Foreword by Howard Nemerov

It must be ten or a dozen years now since Dick Moore asked me to
read this tale of a mouse and tell him--Dick, not the mouse--what
I thought of it, and, if I thought well enough, to use my immense
authority in the world of letters to help get it published.

I hesitated a bit--as which of us wouldn't, Reader, on being
invited to read an epic in five books written by a mouse in
trimeter couplets?--but if hesitation was the first response
curiosity was the next and wouldn't leave me alone; what did this
mouse have to relate that was so remarkable?

The first thing that I found on reading was that this mouse--who
must remain nameless for now, as his name is not revealed until
Book Three--was continuously interesting and wrote his trimeter
couplets as well as most, with a somewhat byronic ingenuity at
finding some of the most horrifying rimes yet known to mice or
men. Byron had done as ill and well as to match "intellectual"
with "henpecked you all" and "Euxine" (the Black Sea) with
"passenger e'er pukes in," and Moore's Mouse does quite as well,
or ill. Besides, this mouse had lived a life much more
adventurous and exciting and essentially critical than my own, a
quest for learning, love, truth and freedom prescriptive for the
growth of a mouse's mind and winding up, as other such journeys
have done, with life eternal achieved at last though as usual not
quite distinguishable from death, or dream.

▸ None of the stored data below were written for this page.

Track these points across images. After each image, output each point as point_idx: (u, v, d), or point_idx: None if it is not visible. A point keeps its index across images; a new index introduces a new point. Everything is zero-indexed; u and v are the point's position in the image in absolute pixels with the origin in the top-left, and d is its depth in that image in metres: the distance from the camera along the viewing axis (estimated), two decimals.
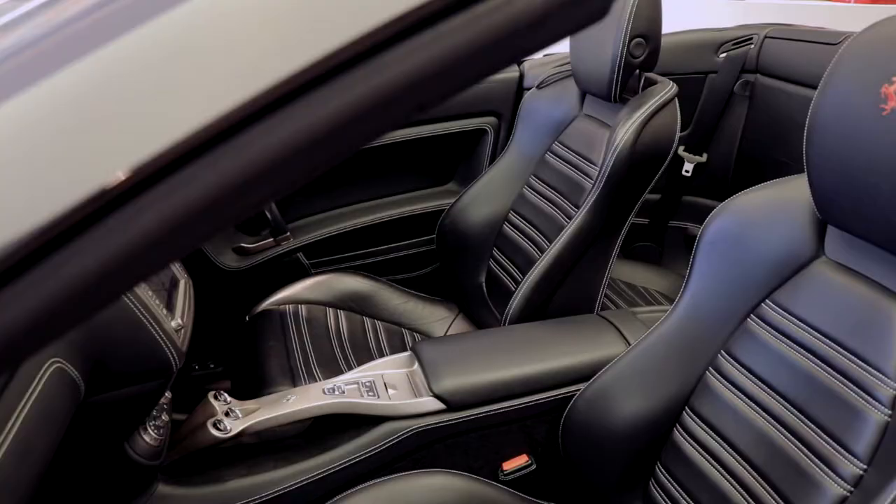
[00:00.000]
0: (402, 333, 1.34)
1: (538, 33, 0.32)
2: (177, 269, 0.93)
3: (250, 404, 0.95)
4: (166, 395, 0.93)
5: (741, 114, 1.43)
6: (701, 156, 1.46)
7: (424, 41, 0.29)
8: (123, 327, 0.73)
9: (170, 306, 0.84)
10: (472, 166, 1.48)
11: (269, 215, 1.07)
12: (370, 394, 0.94)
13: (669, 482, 0.86)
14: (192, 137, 0.27)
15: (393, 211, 1.46)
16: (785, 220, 0.81)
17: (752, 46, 1.39)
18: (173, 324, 0.80)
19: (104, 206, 0.27)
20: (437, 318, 1.38)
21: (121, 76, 0.28)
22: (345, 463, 0.90)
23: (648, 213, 1.56)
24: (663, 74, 1.22)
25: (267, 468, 0.91)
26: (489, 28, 0.30)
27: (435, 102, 0.34)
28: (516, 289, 1.10)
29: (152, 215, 0.28)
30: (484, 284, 1.33)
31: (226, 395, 0.96)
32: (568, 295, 1.12)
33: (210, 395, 0.95)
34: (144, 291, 0.77)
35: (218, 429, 0.90)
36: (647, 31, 1.09)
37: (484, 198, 1.33)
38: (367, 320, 1.34)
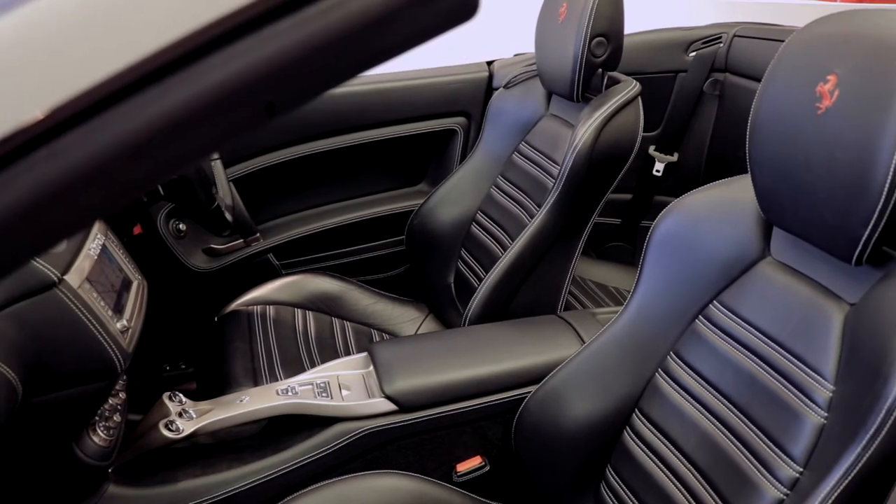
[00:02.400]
0: (371, 334, 1.34)
1: (385, 35, 0.32)
2: (130, 270, 0.93)
3: (204, 405, 0.95)
4: (120, 395, 0.93)
5: (711, 113, 1.42)
6: (672, 155, 1.45)
7: (251, 43, 0.29)
8: (64, 328, 0.73)
9: (118, 308, 0.84)
10: (443, 167, 1.48)
11: (228, 216, 1.07)
12: (323, 395, 0.94)
13: (619, 485, 0.85)
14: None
15: (364, 211, 1.46)
16: (732, 220, 0.80)
17: (722, 45, 1.39)
18: (119, 325, 0.81)
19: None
20: (406, 319, 1.37)
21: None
22: (297, 463, 0.90)
23: (620, 214, 1.56)
24: (633, 73, 1.21)
25: (221, 468, 0.91)
26: (324, 29, 0.30)
27: (287, 104, 0.34)
28: (467, 290, 1.10)
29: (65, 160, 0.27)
30: (453, 285, 1.33)
31: (181, 395, 0.96)
32: (530, 295, 1.12)
33: (165, 396, 0.95)
34: (89, 293, 0.77)
35: (170, 429, 0.90)
36: (609, 30, 1.09)
37: (452, 198, 1.33)
38: (336, 321, 1.34)
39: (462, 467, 0.95)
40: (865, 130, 0.60)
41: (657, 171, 1.45)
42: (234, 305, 1.32)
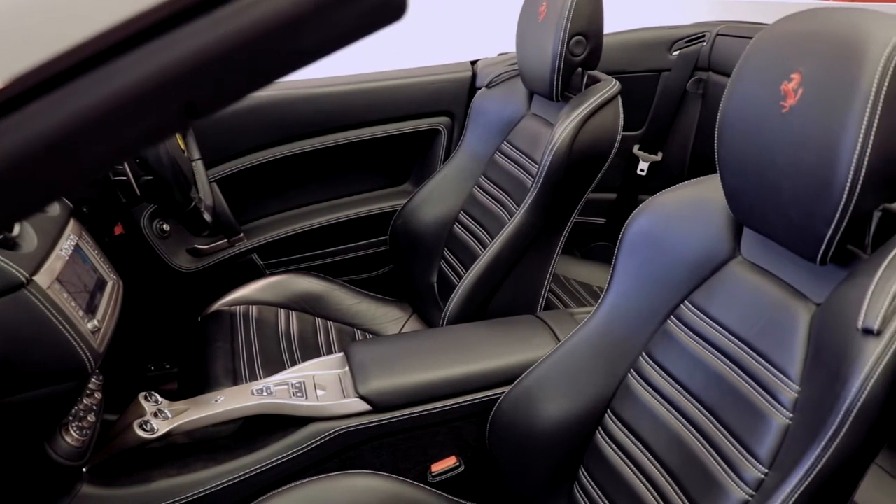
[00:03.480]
0: (354, 334, 1.34)
1: (302, 37, 0.32)
2: (105, 270, 0.93)
3: (180, 405, 0.95)
4: (96, 395, 0.93)
5: (695, 112, 1.41)
6: (656, 154, 1.45)
7: (163, 44, 0.29)
8: (33, 329, 0.73)
9: (91, 308, 0.84)
10: (427, 166, 1.48)
11: (207, 216, 1.07)
12: (298, 395, 0.94)
13: (591, 485, 0.85)
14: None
15: (348, 211, 1.46)
16: (703, 219, 0.80)
17: (705, 44, 1.38)
18: (90, 325, 0.81)
19: None
20: (390, 319, 1.37)
21: None
22: (271, 463, 0.90)
23: (605, 213, 1.55)
24: (616, 73, 1.21)
25: (196, 468, 0.91)
26: (236, 31, 0.30)
27: (209, 105, 0.34)
28: (449, 289, 1.10)
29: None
30: (436, 284, 1.33)
31: (157, 395, 0.96)
32: (509, 295, 1.11)
33: (140, 396, 0.95)
34: (59, 294, 0.77)
35: (144, 429, 0.90)
36: (587, 29, 1.09)
37: (435, 198, 1.32)
38: (319, 321, 1.34)
39: (437, 467, 0.95)
40: (828, 129, 0.60)
41: (641, 170, 1.44)
42: (218, 305, 1.32)
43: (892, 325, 0.56)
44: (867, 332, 0.57)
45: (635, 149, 1.45)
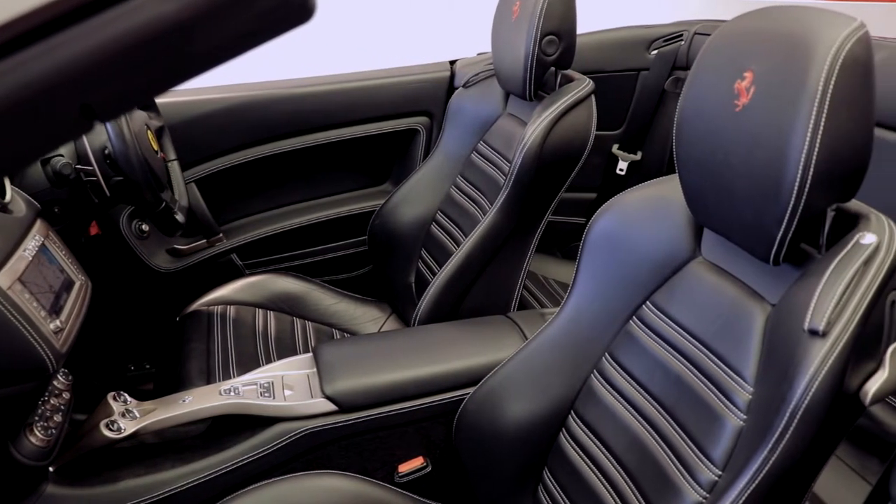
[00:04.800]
0: (332, 334, 1.34)
1: (197, 40, 0.32)
2: (73, 271, 0.94)
3: (148, 405, 0.95)
4: (64, 395, 0.93)
5: (674, 111, 1.39)
6: (635, 154, 1.44)
7: (49, 46, 0.29)
8: None
9: (55, 308, 0.84)
10: (406, 166, 1.48)
11: (180, 217, 1.08)
12: (266, 395, 0.94)
13: (554, 486, 0.85)
14: None
15: (328, 211, 1.46)
16: (665, 219, 0.80)
17: (683, 43, 1.37)
18: (52, 326, 0.81)
19: None
20: (368, 319, 1.37)
21: None
22: (237, 463, 0.90)
23: (585, 213, 1.55)
24: (594, 72, 1.21)
25: (164, 468, 0.91)
26: (123, 33, 0.30)
27: (108, 108, 0.34)
28: (425, 290, 1.10)
29: None
30: (413, 284, 1.33)
31: (126, 395, 0.96)
32: (481, 295, 1.11)
33: (109, 396, 0.95)
34: (20, 294, 0.78)
35: (111, 429, 0.90)
36: (560, 28, 1.08)
37: (413, 198, 1.32)
38: (297, 321, 1.34)
39: (404, 468, 0.95)
40: (778, 128, 0.59)
41: (621, 169, 1.44)
42: (196, 305, 1.33)
43: (838, 326, 0.56)
44: (813, 333, 0.57)
45: (614, 148, 1.45)
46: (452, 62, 1.44)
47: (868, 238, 0.60)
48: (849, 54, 0.56)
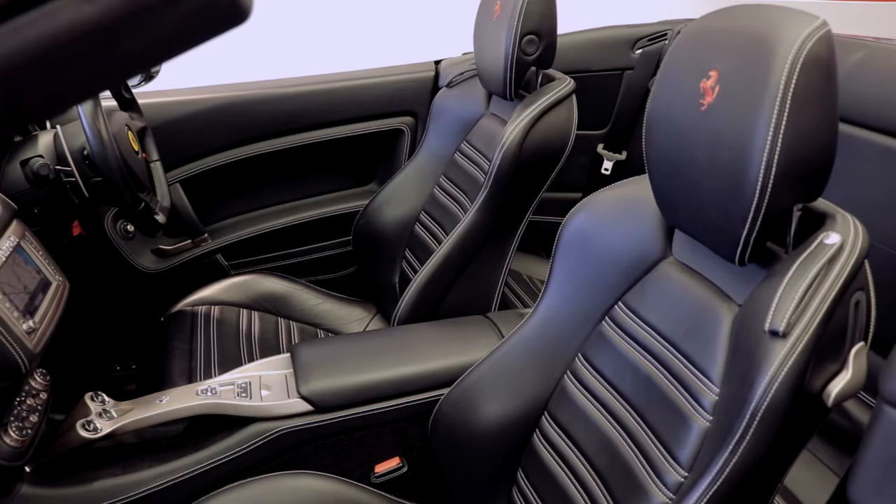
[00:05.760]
0: (317, 334, 1.34)
1: (123, 42, 0.32)
2: (49, 271, 0.94)
3: (125, 405, 0.96)
4: (41, 396, 0.93)
5: None
6: (620, 154, 1.43)
7: None
8: None
9: (29, 308, 0.84)
10: (392, 166, 1.48)
11: (161, 217, 1.08)
12: (243, 395, 0.94)
13: (528, 487, 0.84)
14: None
15: (314, 212, 1.46)
16: (637, 218, 0.79)
17: (667, 42, 1.37)
18: (25, 326, 0.81)
19: None
20: (353, 319, 1.37)
21: None
22: (213, 463, 0.90)
23: None
24: (579, 71, 1.20)
25: (141, 468, 0.91)
26: (43, 35, 0.30)
27: (38, 109, 0.34)
28: (405, 290, 1.10)
29: None
30: (397, 284, 1.33)
31: (104, 395, 0.96)
32: (461, 295, 1.11)
33: (87, 396, 0.95)
34: None
35: (87, 429, 0.90)
36: (539, 27, 1.08)
37: (396, 198, 1.32)
38: (282, 321, 1.34)
39: (380, 468, 0.95)
40: (742, 127, 0.59)
41: (606, 169, 1.43)
42: (180, 305, 1.33)
43: (799, 327, 0.55)
44: (773, 334, 0.56)
45: (600, 148, 1.44)
46: (437, 62, 1.44)
47: (832, 238, 0.59)
48: (810, 53, 0.55)
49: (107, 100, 1.19)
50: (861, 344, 0.59)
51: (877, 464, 0.48)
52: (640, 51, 1.38)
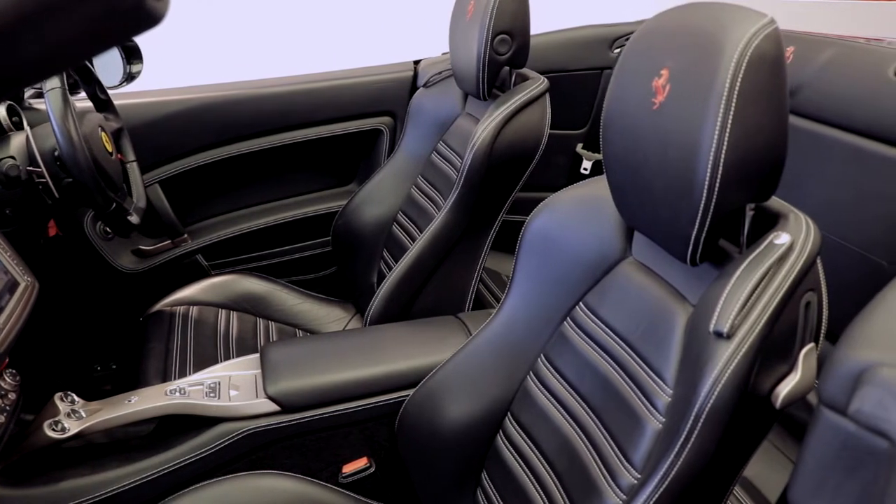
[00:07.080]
0: (296, 334, 1.34)
1: (24, 46, 0.31)
2: (17, 272, 0.94)
3: (94, 405, 0.96)
4: (9, 396, 0.94)
5: None
6: (599, 153, 1.43)
7: None
8: None
9: None
10: (371, 167, 1.47)
11: (135, 218, 1.08)
12: (211, 395, 0.94)
13: (491, 488, 0.84)
14: None
15: (294, 212, 1.46)
16: (598, 218, 0.79)
17: None
18: None
19: None
20: (332, 319, 1.37)
21: None
22: (180, 463, 0.91)
23: None
24: (557, 71, 1.20)
25: (109, 468, 0.91)
26: None
27: None
28: (376, 290, 1.10)
29: None
30: (376, 284, 1.32)
31: (73, 395, 0.97)
32: (434, 295, 1.11)
33: (56, 396, 0.95)
34: None
35: (54, 429, 0.91)
36: (512, 27, 1.07)
37: (374, 198, 1.32)
38: (261, 321, 1.34)
39: (348, 468, 0.95)
40: (690, 126, 0.58)
41: (585, 169, 1.43)
42: (159, 306, 1.33)
43: (744, 328, 0.55)
44: (718, 335, 0.56)
45: (579, 147, 1.44)
46: (417, 62, 1.43)
47: (782, 238, 0.59)
48: (756, 51, 0.55)
49: (81, 101, 1.19)
50: (811, 345, 0.59)
51: (814, 466, 0.48)
52: (618, 50, 1.38)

The fact that I willingly offered my immense authority in the
world of letters to help get the poem published may not all by
itself be responsible for its having all these ten or a dozen
years remained unpublished; my powers, though great, are not all
that great. Indeed, as I remember it, it was only the mere three
publishers I thought my influence might be greatest with that
turned it down; were they men, we wondered, or mice?

But now the poem exists in the immortality of print, having
overcome even my help in making it to that state; imitating in
this respect, perhaps, the mouse himself, who in winning through
to a place among the stars successfully transcended (a) family,
(b) wife, (c) literary criticism, and (d) his Mouse, or Muse.

Reader, may you find as thoughtful a pleasure as I did, years ago
and now, in this tale of a tail about the sewers we build our
cathedrals on. If even a mouse may not merely survive but
prevail, what of ourselves? I think that we in the most advanced
society the world has ever known must acknowledge as deep an
affinity with the soul of a rodent as we did once before, when we
erected Disneyland upon the fortunes of a pair of mice.